Being put in the hands of J.J. Abrams, it's no surprise that Star Wars: Rise of Skywalker was a two and a half hour checklist, a movie squaring off all the fan favourites and major loops in the most satisfying way.
Cruelly, however, the Star Wars roadshow left one character completely in the dust.
There's gonna be some decent spoilers from this point forward, so if you haven't seen the film or want the experience unsoured, you have been warned.
One of the crueller stories about the reaction to the latest Star Wars trilogy has been the fate of Rose (Kelly Marie Tran), who quit social media last year to escape the vitriol from the more venomous parts of fandom. The fandom didn't like Rian Johnson's attempts to play with Luke Skywalker's legacy, with one fan going as far as to make a 46-minute supercut of TLJ recasting every woman in the movie as being weaker than men, or cutting out their contributions entirely. An alt-right group even tried to claim victory over the whole affair, even though The Last Jedi raked in $US1.32 billion, the second highest amount for any Star Wars film and almost as much as Rogue One and Solo combined.
Having dealt with the brutality of that, then, it's incredibly disappointing that Rise of Skywalker nearly shuts Rose out of the picture entirely. The film spends the majority of its time acting as big-budget fan service, but Rose plays practically no part. After having helped Finn and Resistance forces escape the First Order in The Last Jedi, the three main heroes - Finn, Poe and Rey - bounce around the galaxy while she stays on the rebel base. Her relationship with Finn is further neutralised when the former stormtrooper runs into another stormtrooper-turned-resistance fighter Jannah (Naomi Ackie), who immediately partners up with Finn off-screen before the final battle.
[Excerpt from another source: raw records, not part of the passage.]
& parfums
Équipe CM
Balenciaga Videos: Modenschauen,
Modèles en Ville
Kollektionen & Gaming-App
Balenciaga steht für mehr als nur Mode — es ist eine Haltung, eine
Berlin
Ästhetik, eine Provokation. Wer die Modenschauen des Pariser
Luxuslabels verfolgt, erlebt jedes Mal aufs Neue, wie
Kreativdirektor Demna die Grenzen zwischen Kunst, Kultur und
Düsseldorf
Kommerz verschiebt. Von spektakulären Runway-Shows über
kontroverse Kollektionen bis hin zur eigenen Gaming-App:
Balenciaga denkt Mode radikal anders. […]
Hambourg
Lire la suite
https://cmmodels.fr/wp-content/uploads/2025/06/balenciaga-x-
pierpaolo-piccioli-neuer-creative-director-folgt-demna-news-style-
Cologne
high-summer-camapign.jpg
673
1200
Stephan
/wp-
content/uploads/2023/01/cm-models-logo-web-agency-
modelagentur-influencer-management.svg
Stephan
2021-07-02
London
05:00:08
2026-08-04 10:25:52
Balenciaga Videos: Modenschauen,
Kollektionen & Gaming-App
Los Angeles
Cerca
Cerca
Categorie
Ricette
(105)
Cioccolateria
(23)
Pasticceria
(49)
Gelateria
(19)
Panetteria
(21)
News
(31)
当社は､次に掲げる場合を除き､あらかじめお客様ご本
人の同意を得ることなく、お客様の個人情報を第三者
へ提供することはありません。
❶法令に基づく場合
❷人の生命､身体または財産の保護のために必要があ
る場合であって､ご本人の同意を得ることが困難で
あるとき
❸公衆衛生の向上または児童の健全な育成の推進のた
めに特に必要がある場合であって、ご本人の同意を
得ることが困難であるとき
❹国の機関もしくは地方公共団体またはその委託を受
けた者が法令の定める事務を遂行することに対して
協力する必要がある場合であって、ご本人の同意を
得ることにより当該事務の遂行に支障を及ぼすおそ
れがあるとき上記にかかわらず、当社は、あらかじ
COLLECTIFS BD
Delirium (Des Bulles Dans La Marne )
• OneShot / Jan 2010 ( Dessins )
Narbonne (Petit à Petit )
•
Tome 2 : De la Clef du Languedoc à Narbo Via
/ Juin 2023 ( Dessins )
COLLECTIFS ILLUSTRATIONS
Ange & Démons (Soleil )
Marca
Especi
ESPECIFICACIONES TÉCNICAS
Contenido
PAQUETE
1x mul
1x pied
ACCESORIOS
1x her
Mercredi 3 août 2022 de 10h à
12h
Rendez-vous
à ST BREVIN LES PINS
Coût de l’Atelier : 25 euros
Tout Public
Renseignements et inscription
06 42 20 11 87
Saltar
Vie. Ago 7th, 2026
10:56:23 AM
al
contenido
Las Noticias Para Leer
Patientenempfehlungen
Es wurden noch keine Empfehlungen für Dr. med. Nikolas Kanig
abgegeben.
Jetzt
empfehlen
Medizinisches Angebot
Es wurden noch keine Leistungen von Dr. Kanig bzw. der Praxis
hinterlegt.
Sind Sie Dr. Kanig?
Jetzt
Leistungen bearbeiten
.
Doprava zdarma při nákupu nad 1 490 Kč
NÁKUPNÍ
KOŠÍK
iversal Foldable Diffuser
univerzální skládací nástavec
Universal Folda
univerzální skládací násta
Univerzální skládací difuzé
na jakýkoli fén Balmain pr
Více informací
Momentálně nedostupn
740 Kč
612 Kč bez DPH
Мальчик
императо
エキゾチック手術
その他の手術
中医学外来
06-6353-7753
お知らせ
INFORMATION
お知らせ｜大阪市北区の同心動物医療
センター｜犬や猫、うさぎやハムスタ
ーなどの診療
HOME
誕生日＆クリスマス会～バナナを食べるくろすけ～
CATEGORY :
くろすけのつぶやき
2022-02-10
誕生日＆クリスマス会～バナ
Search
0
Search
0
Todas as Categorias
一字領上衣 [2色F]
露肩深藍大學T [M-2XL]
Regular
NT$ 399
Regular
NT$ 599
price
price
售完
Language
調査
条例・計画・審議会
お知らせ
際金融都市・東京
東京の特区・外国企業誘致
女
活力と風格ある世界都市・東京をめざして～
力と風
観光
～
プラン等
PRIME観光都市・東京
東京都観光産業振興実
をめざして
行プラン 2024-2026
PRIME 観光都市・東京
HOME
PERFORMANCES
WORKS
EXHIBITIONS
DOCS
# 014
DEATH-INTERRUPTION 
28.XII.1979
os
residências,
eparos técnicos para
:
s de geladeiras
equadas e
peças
Her role in the battle is pretty minor too, limited to throwing some grenades down the hatch of a star destroyer to knock out a navigation tower on a command ship. It's a minor inconvenience for the Empire, and one that's completely nullified once Emperor Palpatine Force EMP's the entire battlefield, and it says everything what Rise of Skywalker thinks of The Last Jedi. Most of the events, characters and questions from the former are either overlooked, retconned or forgotten, and that the characters.
Tran was the first woman of colour to have a leading role. She won't be the last: the final moments of the film featuring Lando Calrissian and Jannah is a very obvious setup for some kind of origin spin-off. And now that Abrams has done what Disney always wanted by wrapping up the trilogy into a safe, neat bow that shuts as few doors as possible, there's room for Disney to properly explore the Star Wars universe free from the weight of four decades of expectations around the characters that remain.
That future will be better for actors like Tran and, ultimately, the Star Wars fandom too. The Mandalorian has shown how much scope there is in the universe for Star Wars stories, and the audience's appetite for live action Star Wars in general. There's also series like Clone Wars and Rebels to enjoy, all of which have more time and room for characters to grow than the Skywalker finale could have ever allowed for someone not named Rey or Ren.